Cuando Jeff Bezos presentó el Kindle, la digitalización de documentos, los pininos de los e-book ya habían comenzado. Su aportación tiene otro sentido: comodidad y oferta. Lo primero: su tableta no daña la vista, es de bolsillo, es bastante ligera y le caben cientos de libros. Lo segundo: la cantidad de libros que están disponibles en línea es desbordante. Poco a poco ir a las ferias de libro o a las librerías, sólo para comprar libros, se está convirtiendo en una actividad anacrónica. Quien tenga una tableta sabrá a qué me refiero.

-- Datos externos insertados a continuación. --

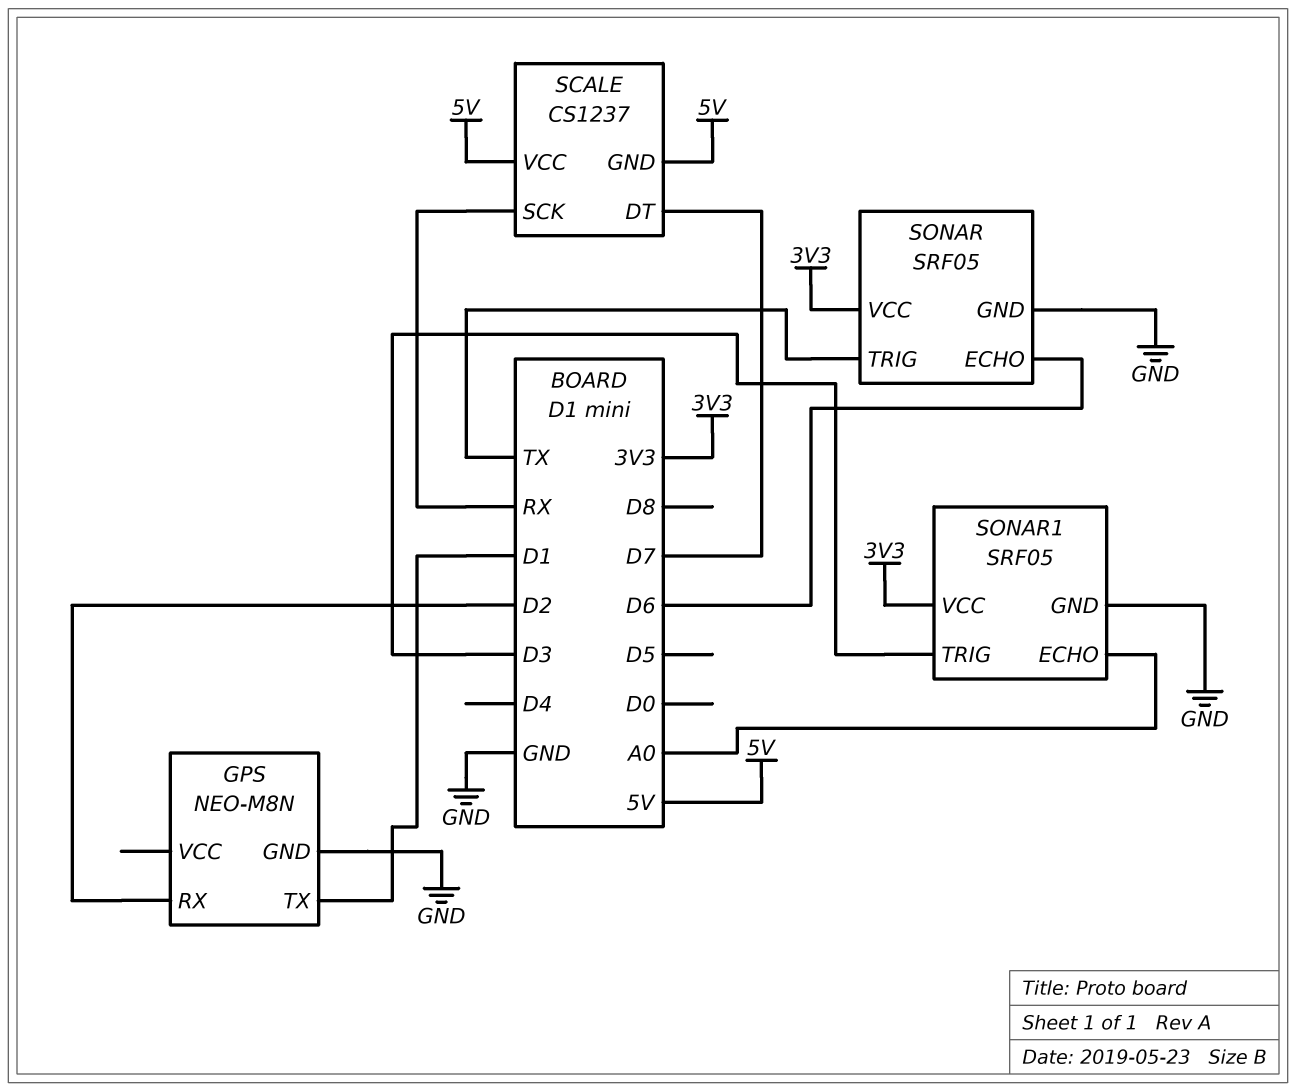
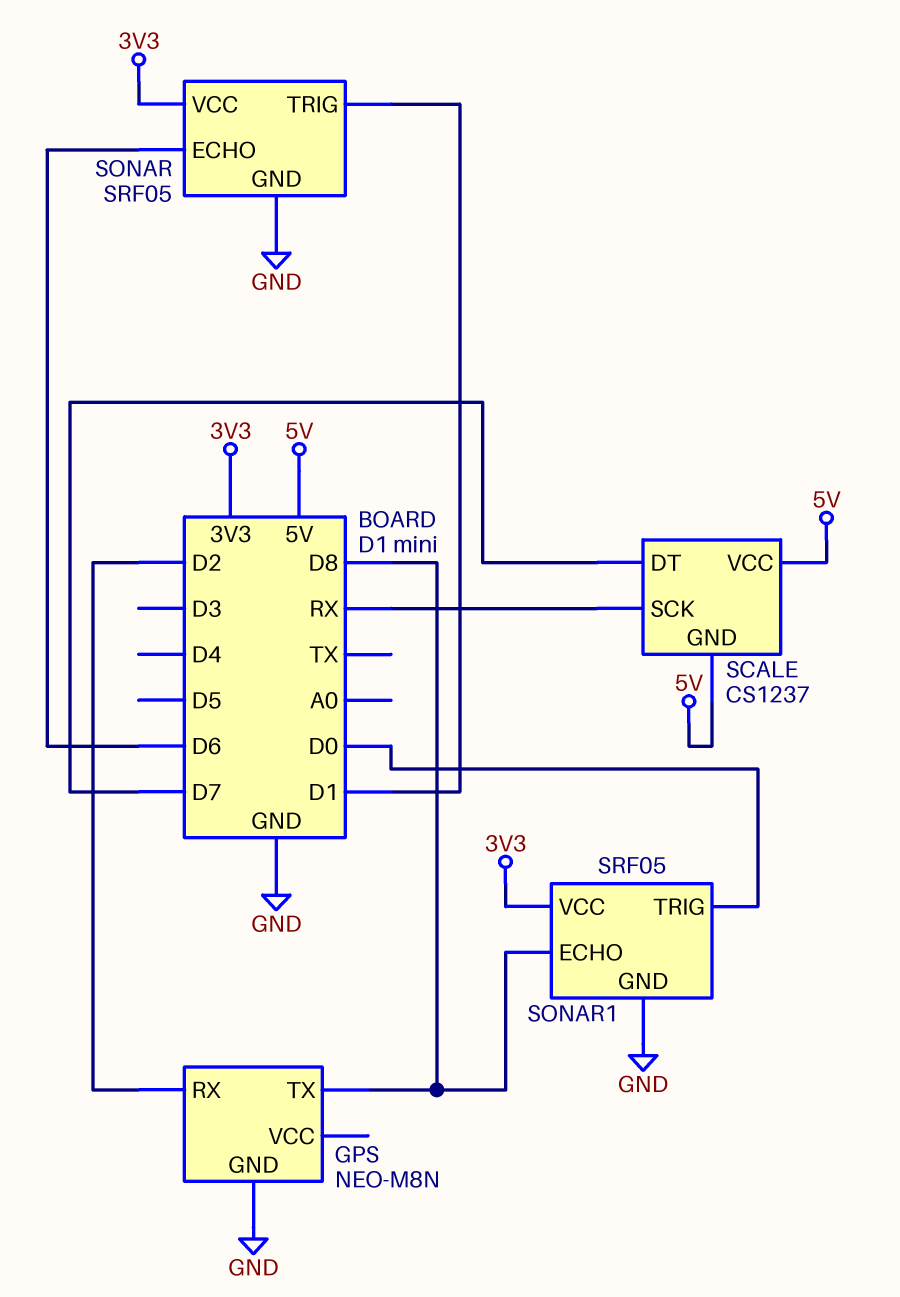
GPS pin TX: D1 -> D8
SONAR pin TRIG: TX -> D1
SONAR1 pin ECHO: A0 -> D8
SONAR1 pin TRIG: D3 -> D0

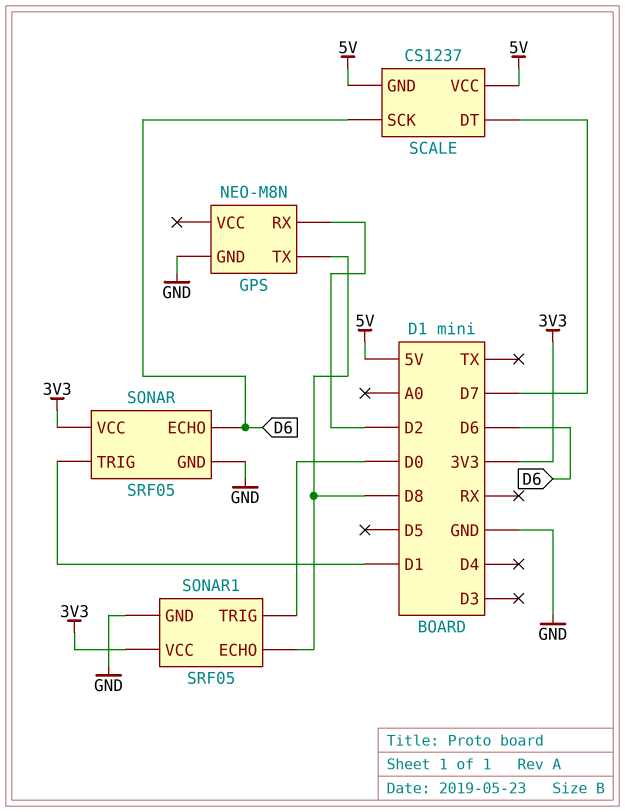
SCALE pin SCK: RX -> D6

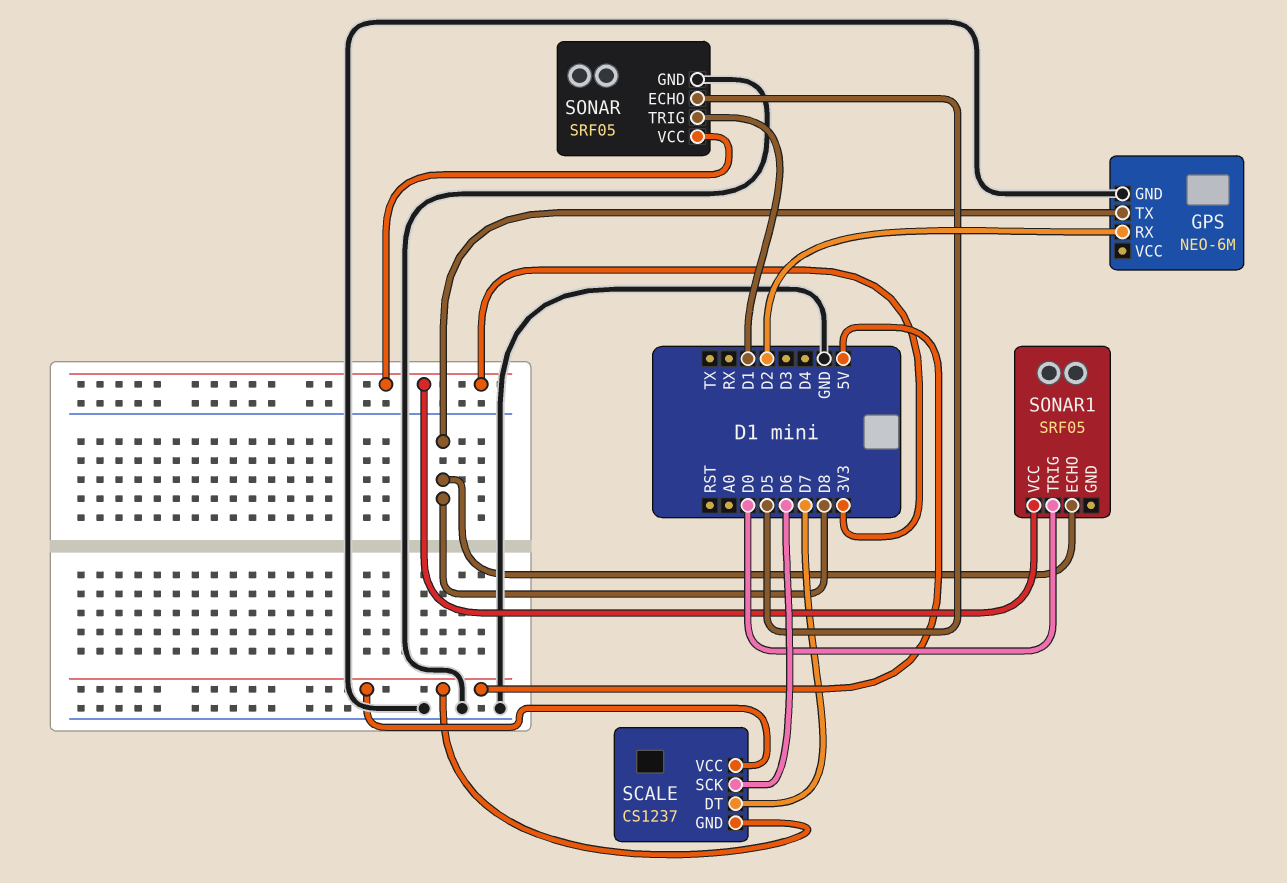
GPS: NEO-M8N -> NEO-6M
SONAR pin ECHO: D6 -> D5
SONAR1 pin GND: GND -> none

La transformación de la lectura en una extensión informática (pdf, doc, etc.) es una consecuencia natural de la irremediable hambre de inmediatez que exigimos: sucedió algo, queremos saberlo en el momento; se murió alguien, demandamos información en tiempo real; nos ocurrió cualquier cosa, necesitamos compartirla cuanto antes. Si hablamos de textos: creo que la acción inmediata después de la lectura (parcial o total) de una obra es opinar. Para ello tenemos dos opciones: el café o seleccionar una parte del texto, presionar “share” y comentar en línea. No estoy diciendo nada nuevo y estas palabras parecen más dignas de un comercial que de otra cosa; sin embargo, he tratado de decir que la virtualidad ha modificado la manera de relacionarlos con la literatura y con otros lectores (ahí tenemos los libros que se han pensado para los nuevos dispositivos: Blanco y The Wasteland para iPad, por ejemplo). ¿Qué pasa con otra parte del arte? ¿Tendrá sentido ofrecer pinturas, grabados, fotografías de manera virtual?

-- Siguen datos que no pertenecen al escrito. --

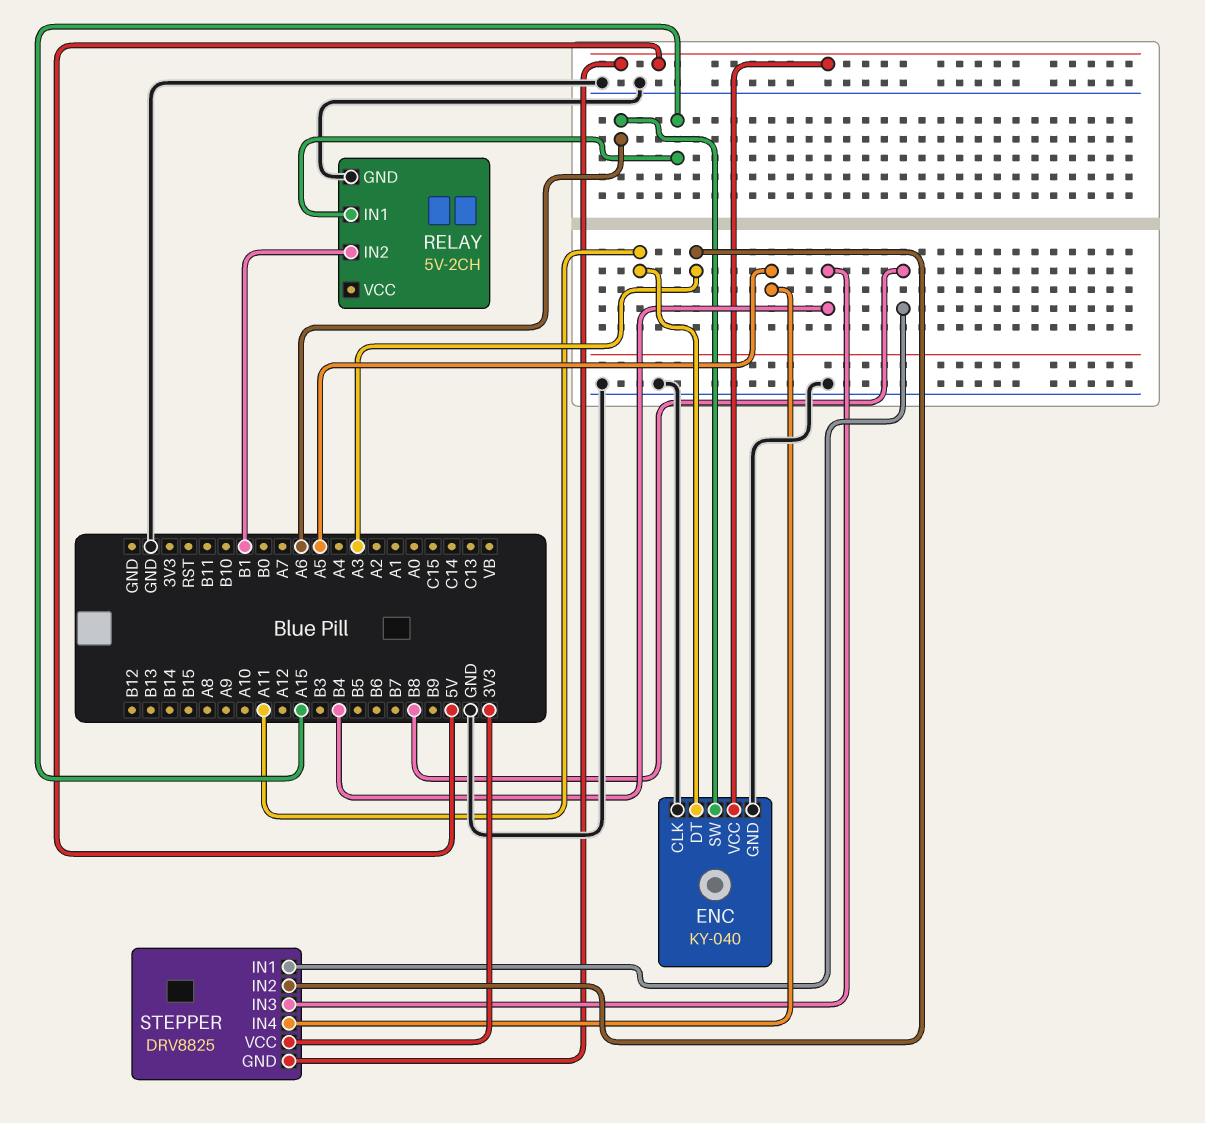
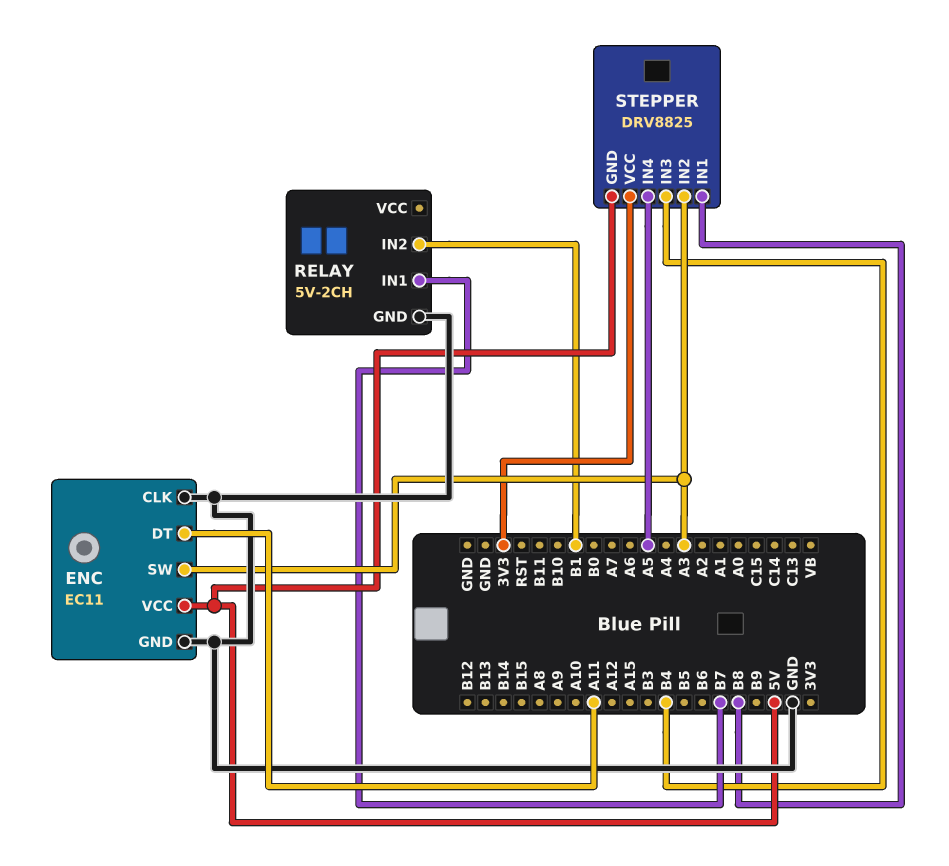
ENC: KY-040 -> EC11
ENC pin SW: A6 -> A3
RELAY pin IN1: A15 -> B7

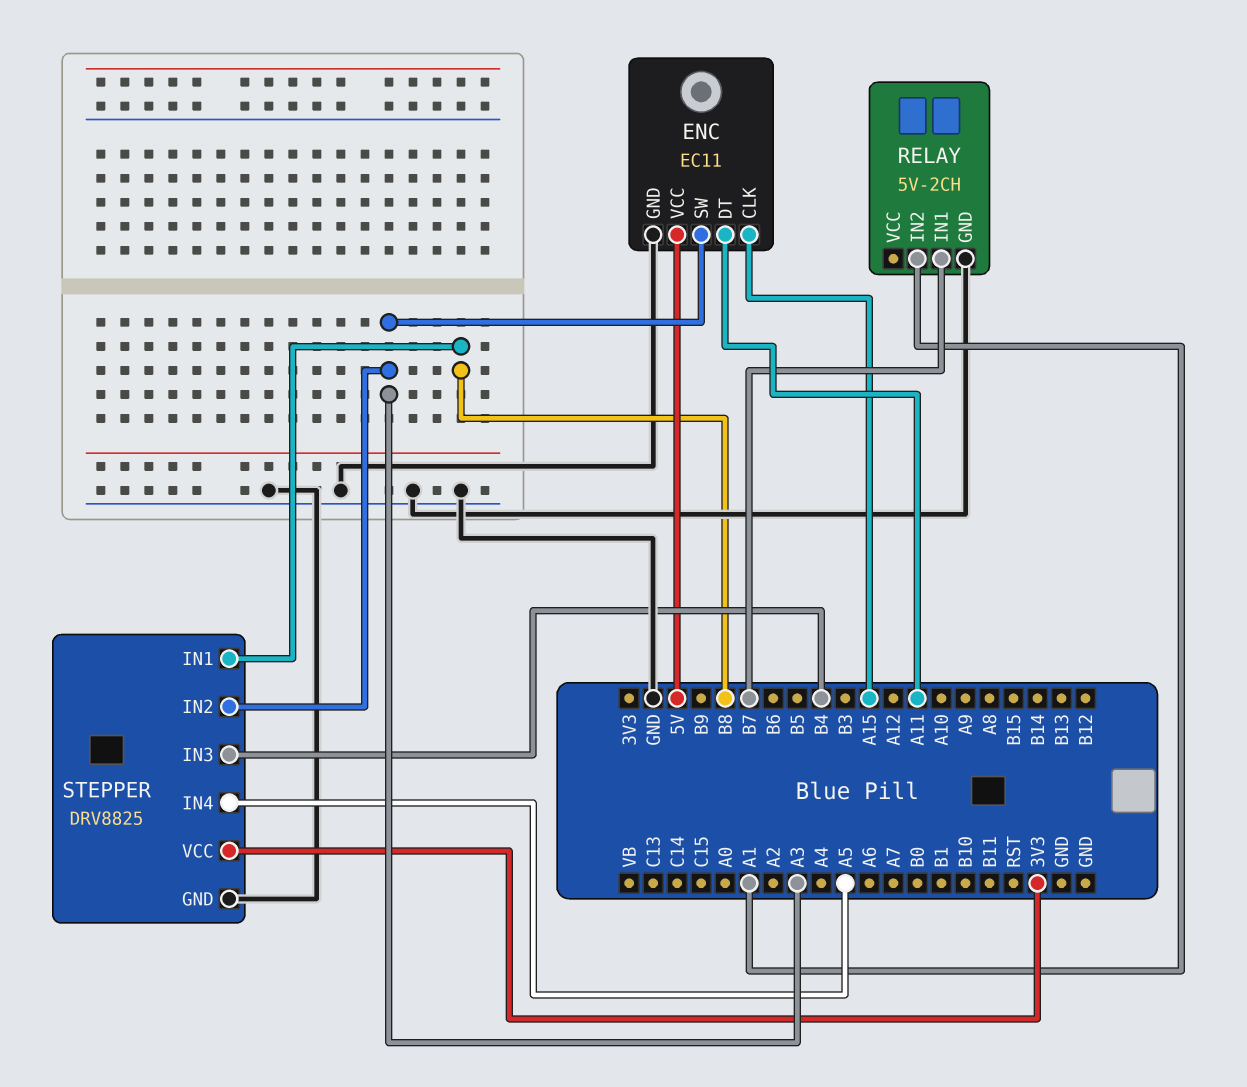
ENC pin CLK: GND -> A15
RELAY pin IN2: B1 -> A1
STEPPER pin GND: 5V -> GND

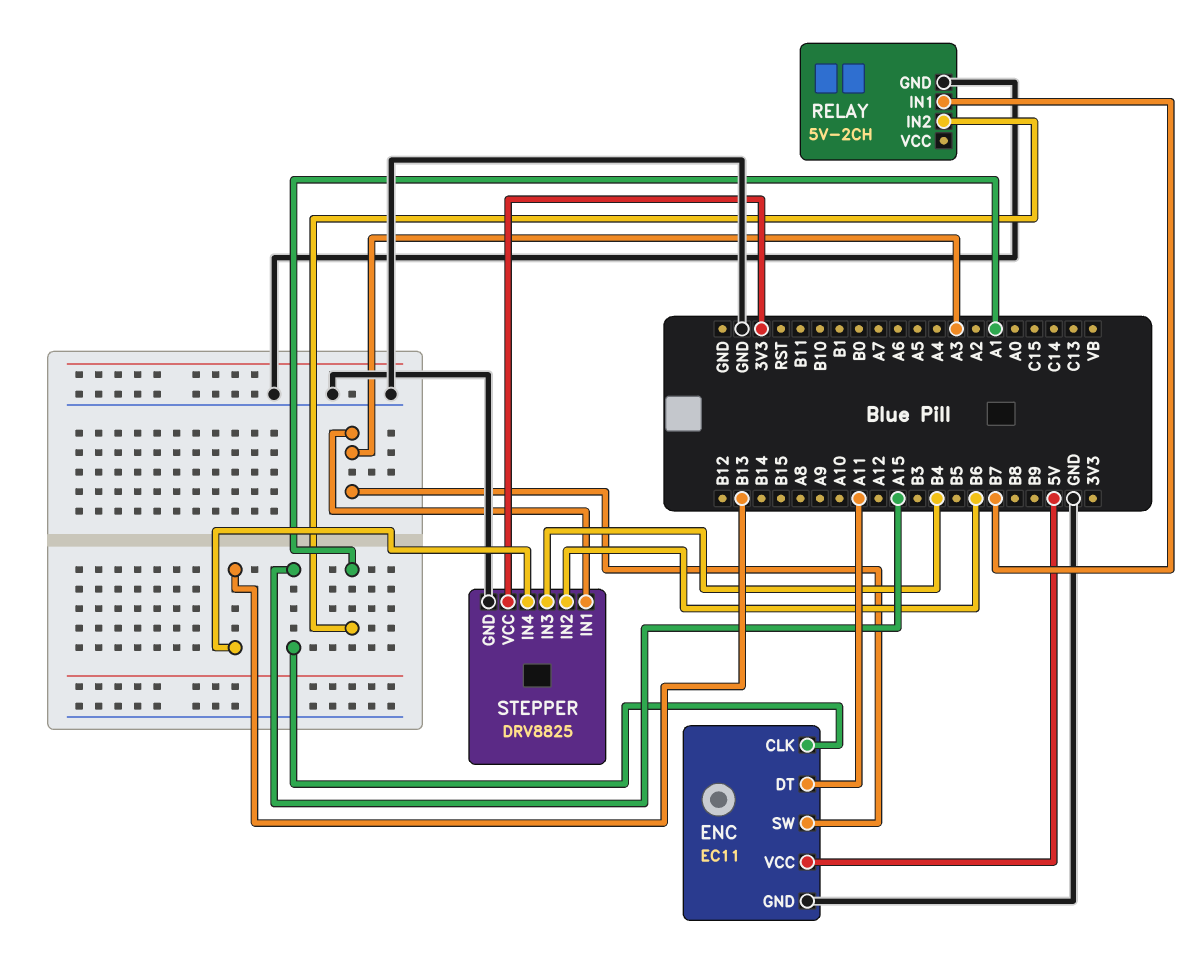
STEPPER pin IN1: B8 -> A3
STEPPER pin IN2: A3 -> B6
STEPPER pin IN4: A5 -> B13

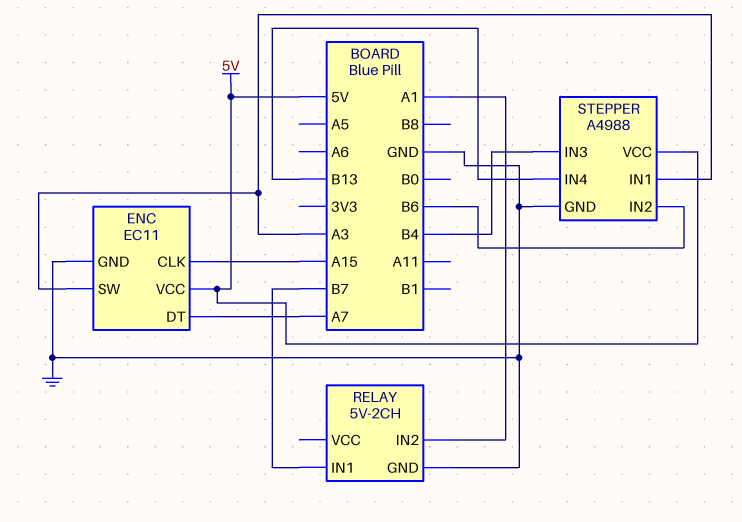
ENC pin DT: A11 -> A7
STEPPER: DRV8825 -> A4988
STEPPER pin VCC: 3V3 -> 5V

Dos de las noticias culturales más atractivas de la primera semana de este mes tienen al mismo protagonista: Bezos. El 5 de agosto se anunció que el dueño de Amazon había comprado The Washington Post por cerca de 250 millones de dólares (dentro de unos años, seguramente, el diario tendrá su contenido únicamente en línea). Un día después, en Amazon.com, una nueva categoría de búsqueda y compra se abrió a los usuarios: Fine Art. Me parece lógico que el periódico de la capital norteamericana tienda a cambiar porque el contenido es digitalizable. ¿El arte lo es?
Varios sitios de internet han intentado crear galerías para que los usuarios (¿espectadores?, ¿compradores?) busquen alguna obra y paguen por ella: Artsy, Artspace, Gallery Direct, por mencionar un puñado. Hay una clara diferencia entre ver un museo en línea y consultar el catálogo de una galería desde su sitio de internet. Los que están en la primera categoría tienen el propósito de aproximar el arte a gente que no tiene la posibilidad de ver en carne propia una determinada obra y crear una experiencia que de algún modo permita al usuario “andar” por los pasillos como lo haría un espectador dentro del museo. Para los que están en la segunda, lo anterior es insuficiente: el objetivo de la galería es vender; el del usuario: comprar.
No sé si todos los compradores de arte estén dispuestos a desembolsar enormes cantidades de dinero por una obra que no han visto de frente; pero al parecer esto les importa poco: según el reporte levantado por Deloitte’s 2013 Art and Finance Report junto con ArtTactic indica que el 83 por ciento de los coleccionistas compran arte porque son motivados por “valores emocionales”: avaricia pura. Se entiende, por tanto, que es gente que lo mismo compra un Ferrari que un Warhol por mera diversión. Pero la mayoría de los sitios, por no decir todos, que ofrecen esa clase de productos son especializados. ¿Será lo mismo comprar un cuadro en una empresa que se centra en vender pinturas y nada más que eso, que en un lugar donde lo mismo se pueden comprar pañales que obras de más de 4 millones de dólares? Amazon sigue el mismo mecanismo de oferta de libros: no siempre hay opinión de expertos acompañando al libro; las reseñas las puede escribir cualquier hijo de vecino; no tiene claro qué tipo de arte vende: ¿contemporáneo?, ¿vanguardias?, ¿impresionismo?; no crea una experiencia distinta a la de otras galerías en línea: a lo más presenta cómo se vería la obra seleccionada en una sala acondicionada con una pequeña mesa y un pequeño sillón (¿el arte como un mero adorno?). Cualquier pieza así se ve ridícula.
¿Para qué, entonces, Fine Art? Es una esponja que ha absorbido cerca de 150 galerías con producción de más de 4 mil 500 artistas; empero, imaginemos entrar a un espacio con estas características: saldríamos de ahí porque no se muestra orden.
La virtualidad ha modificado la plataforma de lectura y, por consiguiente, la forma de entender los libros. Tendrá que pasar algo extraordinario para que la experiencia de estar en contacto físico con una obra (adquirible o no) se digitalice. Mientras tanto, prefiero asomarme por la Kindle store que por Fine art.